MENYIMAK persidangan kasus suap penerimaan mahasiswa baru Jalur Berdikari Universitas Lampung pada 2022 di Pengadilan Negeri Tanjung Karang, Lampung, Membangun kita kaget bukan kepalang sekaligus prihatin yang mendalam.
Kasus yang bermula dari operasi tangkap tangan Komisi Pemberantasan Korupsi itu kini bergulir di pengadilan dengan terdakwa mantan Rektor Universitas Lampung Karomani, mantan Wakil Rektor I Bidang Akademik Unila Heryandi, mantan Ketua Senat Unila Muhammad Basri, dan pengusaha Andi Desfiandi.
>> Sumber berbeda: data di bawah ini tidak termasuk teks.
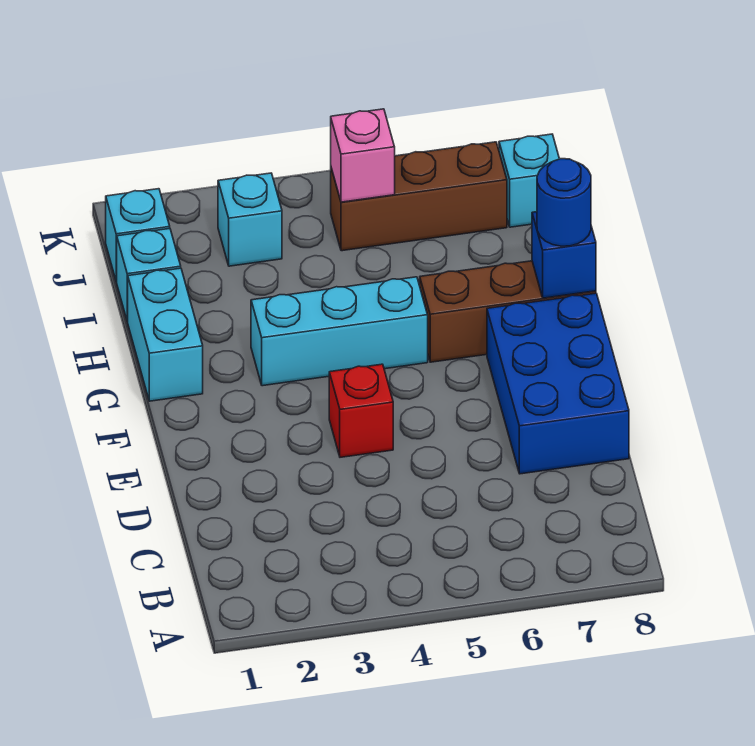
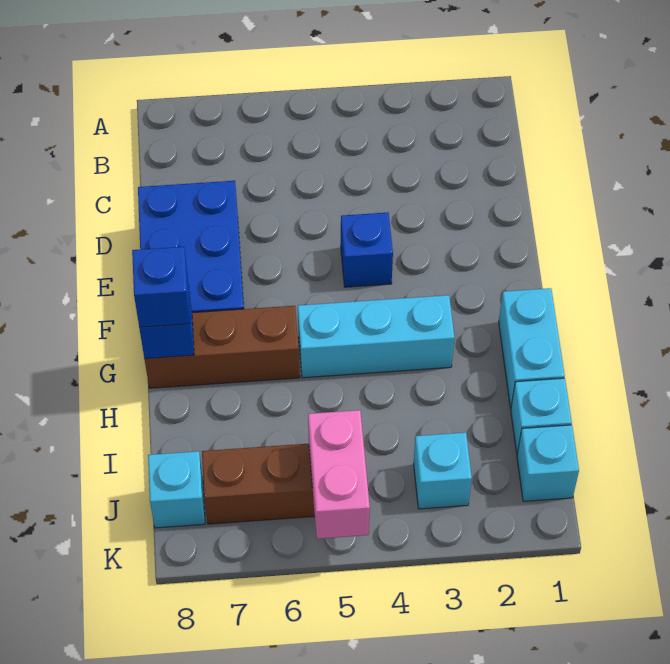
red brick E4 level 1 -> blue brick E4 level 1
blue round brick G8 level 3 -> blue brick G8 level 3
pink brick J5 level 2 -> pink brick J5:K5 level 2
Kaget karena praktik lancung penerimaan mahasiswa baru jalur Berdikari di Unila berlangsung sedemikian vulgar, mempertontonkan banalitas perguruan tinggi negeri seperti dunia perdagangan, Eksis penjual dan pembeli. Penjual sebagaimana diduga dimotori Rektor Karomani menawarkan kursi baru mahasiswa fakultas kedokteran senilai ratusan juta rupiah dengan kode ‘Infak pembangunan Lampung Nahdhiyyin Center’.
Kursi perguruan tinggi yang Semestinya tak ternilai, karena Kepada mendapatkannya memerlukan kompetensi alias lolos passing grade, Rupanya diobral sang rektor. Pembeli kursi pun Berbagai Ragam, berbondong-bondong datang. Mulai dari pegawai internal, pengusaha, polisi, dokter, menteri, plt dirjen, Member DPR RI, Tiba Wakil Ketua Lumrah Majelis UIama Indonesia. Alhasil, sang rektor berhasil mengumpulkan fulus sebesar Rp4 miliar.
Selain mengagetkan, praktik jual beli kursi PTN ini juga sangat memprihatinkan karena menyeret orang-orang yang bergelar guru besar. Selain Karomani yang bergelar profesor, Rektor Universitas Riau (Unri) periode 2018-2022 Profesor Aras Mulyadi pun diduga bermain dalam ‘pasar gelap’ penerimaan mahasiswa baru. Dalam persidangan terungkap Rektor Unri tak hanya menitipkan calon mahasiswa ke Unila, tetapi juga meloloskan 92 dari 111 mahasiswa titipan ke kampusnya.
Kasus Unila adalah fenomena gunung es. Budaya titipan dengan sejumlah fulus dalam penerimaan mahasiswa baru PTN melalui jalur Berdikari semula hanya disebut-sebut dalam pembicaraan warung kopi. Rupanya kasus Unila Membangun kita terbelalak. Kasus Unila menambah daftar Jelek perguruan tinggi.
Selain budaya titipan calon mahasiswa baru, praktik haram lainnya ialah perjokian pembuatan skripsi, tesis, hingga disertasi. Bahkan, Kepada meraih gelar profesor pun menggunakan joki dalam pembuatan karya ilmiah. Perjokian Kepada meraih gelar akademik tertinggi ini diduga berlangsung masif di kampus negeri dan swasta.
Dunia perguruan tinggi harus segera dibersihkan dari praktik culas. Perguruan tinggi adalah Kawah candradimuka Kepada menggodok mahasiswa, tak hanya dalam aspek kognitif, afektif, dan psikomotor, tapi juga aspek kepemimpinannya. Kepemimpinan yang berkarakter lahir dari Tri Dharma Perguruan Tinggi, yakni Pendidikan dan Pengajaran, Penelitian dan Pengembangan, dan Pengabdian kepada Masyarakat, sesuai dengan Undang-Undang No 20 Tahun 2003 tentang Sistem Pendidikan Nasional.
Bila Tri Dharma Perguruan Tinggi abal-abal, transaksional, dan aji mumpung, hal itu berarti kiamat bagi dunia pendidikan tinggi. Budaya antikorupsi harus dimulai dari dunia pendidikan Kepada meraih berbagai Kelebihan. Saatnya Rapi-Rapi.